您的位置:首页 > 编程语言 > Java开发

【Java】基础知识巩固(char和String)&&示例(一)

2017-03-27 23:02 309 查看
最近在项目上使用replaceAll()函数去掉小数点的时候,发现并没有得到自己想要的结果。之后便记录下自己遇到的问题,今天正好有空,不用上班(开心~),顺便整理一下此处遇到的问题。博客已经一个多星期没有更新了,终于又开始了!

先放测试代码!

下面的代码主要分为三部分

(1)replace和replaceAll的区别

(2)关于char类型数据的使用

(3)关于String类的理解

代码:

package test;

public class replaceTest {
public static void main(String[] args) {
/*第一部分:关于replace和replaceAll的测试(涉及知识点:CharSequence,Pattern,Matcher。具体区别查看源码)*/
String literal_s="\\ab\\.";
System.out.println(literal_s.replace("\\.", ""));//输出为\ab,替换的是\.而不是小数点
System.out.println(literal_s.replaceAll("\\.", ""));//输出为\ab\,替换的是.
- - -
• _任务 A_:
将记录中自开头起至包含“road: (395, 138)”的那一行为止的各行(首尾两行均包括在内)整理为 JSON 字符串列表,每行对应一个字符串,空行略去。
原文摘录与记录相互独立,彼此并无关联。

• _待处理记录_:
- - -
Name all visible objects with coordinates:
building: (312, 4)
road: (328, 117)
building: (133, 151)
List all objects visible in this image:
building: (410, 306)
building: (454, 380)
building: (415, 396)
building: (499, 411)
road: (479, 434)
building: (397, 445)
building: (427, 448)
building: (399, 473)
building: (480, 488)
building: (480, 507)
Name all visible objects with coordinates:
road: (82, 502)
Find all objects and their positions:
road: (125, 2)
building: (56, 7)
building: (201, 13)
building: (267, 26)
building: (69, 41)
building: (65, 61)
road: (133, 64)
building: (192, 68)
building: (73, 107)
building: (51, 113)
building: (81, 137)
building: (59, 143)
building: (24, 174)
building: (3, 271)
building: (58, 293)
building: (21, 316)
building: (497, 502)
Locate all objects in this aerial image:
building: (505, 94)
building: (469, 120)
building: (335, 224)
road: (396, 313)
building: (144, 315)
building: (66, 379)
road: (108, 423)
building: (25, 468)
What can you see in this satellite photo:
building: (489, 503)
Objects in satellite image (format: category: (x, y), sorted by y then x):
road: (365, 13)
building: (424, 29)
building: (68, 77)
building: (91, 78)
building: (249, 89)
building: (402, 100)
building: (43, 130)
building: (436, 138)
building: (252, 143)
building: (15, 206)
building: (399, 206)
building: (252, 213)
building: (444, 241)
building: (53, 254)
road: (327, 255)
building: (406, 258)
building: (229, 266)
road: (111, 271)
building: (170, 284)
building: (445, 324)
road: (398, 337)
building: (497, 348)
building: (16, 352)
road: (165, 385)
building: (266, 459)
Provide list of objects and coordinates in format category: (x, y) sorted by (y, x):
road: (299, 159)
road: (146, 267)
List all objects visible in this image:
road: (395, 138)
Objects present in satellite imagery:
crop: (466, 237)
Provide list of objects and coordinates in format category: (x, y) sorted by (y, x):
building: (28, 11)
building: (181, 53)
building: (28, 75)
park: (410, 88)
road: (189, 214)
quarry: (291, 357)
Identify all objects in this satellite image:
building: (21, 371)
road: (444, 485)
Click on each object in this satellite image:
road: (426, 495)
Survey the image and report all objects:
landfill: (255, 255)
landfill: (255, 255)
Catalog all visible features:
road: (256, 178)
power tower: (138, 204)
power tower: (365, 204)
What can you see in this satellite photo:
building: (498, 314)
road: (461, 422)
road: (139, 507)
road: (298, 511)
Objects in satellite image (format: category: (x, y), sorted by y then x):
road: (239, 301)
- - -
• _任务 B_:
根据原文摘录回答:
(i) 测试代码主要分为几部分?
(ii) 测试代码所在的包名是什么?
(iii) 按代码注释,literal_s.replace("\\.", "") 的输出是什么?

• _参考答案 A_:
[
  "Name all visible objects with coordinates:",
  "building: (312, 4)",
  "road: (328, 117)",
  "building: (133, 151)",
  "List all objects visible in this image:",
  "building: (410, 306)",
  "building: (454, 380)",
  "building: (415, 396)",
  "building: (499, 411)",
  "road: (479, 434)",
  "building: (397, 445)",
  "building: (427, 448)",
  "building: (399, 473)",
  "building: (480, 488)",
  "building: (480, 507)",
  "Name all visible objects with coordinates:",
  "road: (82, 502)",
  "Find all objects and their positions:",
  "road: (125, 2)",
  "building: (56, 7)",
  "building: (201, 13)",
  "building: (267, 26)",
  "building: (69, 41)",
  "building: (65, 61)",
  "road: (133, 64)",
  "building: (192, 68)",
  "building: (73, 107)",
  "building: (51, 113)",
  "building: (81, 137)",
  "building: (59, 143)",
  "building: (24, 174)",
  "building: (3, 271)",
  "building: (58, 293)",
  "building: (21, 316)",
  "building: (497, 502)",
  "Locate all objects in this aerial image:",
  "building: (505, 94)",
  "building: (469, 120)",
  "building: (335, 224)",
  "road: (396, 313)",
  "building: (144, 315)",
  "building: (66, 379)",
  "road: (108, 423)",
  "building: (25, 468)",
  "What can you see in this satellite photo:",
  "building: (489, 503)",
  "Objects in satellite image (format: category: (x, y), sorted by y then x):",
  "road: (365, 13)",
  "building: (424, 29)",
  "building: (68, 77)",
  "building: (91, 78)",
  "building: (249, 89)",
  "building: (402, 100)",
  "building: (43, 130)",
  "building: (436, 138)",
  "building: (252, 143)",
  "building: (15, 206)",
  "building: (399, 206)",
  "building: (252, 213)",
  "building: (444, 241)",
  "building: (53, 254)",
  "road: (327, 255)",
  "building: (406, 258)",
  "building: (229, 266)",
  "road: (111, 271)",
  "building: (170, 284)",
  "building: (445, 324)",
  "road: (398, 337)",
  "building: (497, 348)",
  "building: (16, 352)",
  "road: (165, 385)",
  "building: (266, 459)",
  "Provide list of objects and coordinates in format category: (x, y) sorted by (y, x):",
  "road: (299, 159)",
  "road: (146, 267)",
  "List all objects visible in this image:",
  "road: (395, 138)"
]

• _参考答案 B_:
(i) 三部分。
(ii) test。
(iii) \ab。